▶ _Given records_

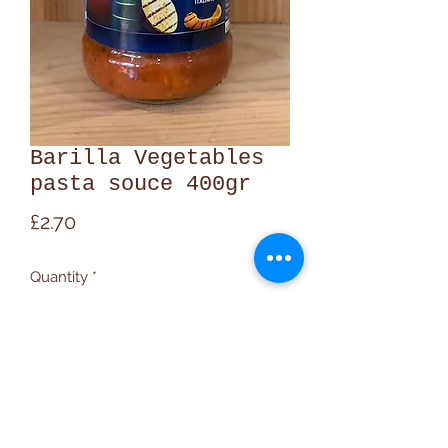
Barilla Vegetables
pasta souce 400gr
Price
£2.70
Quantity
*
Add to Cart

▶ _Work item_
Each record above is to be copied exactly. Drop the pictures.

▶ _Solution to this task_
Barilla Vegetables
pasta souce 400gr
Price
£2.70
Quantity
*
Add to Cart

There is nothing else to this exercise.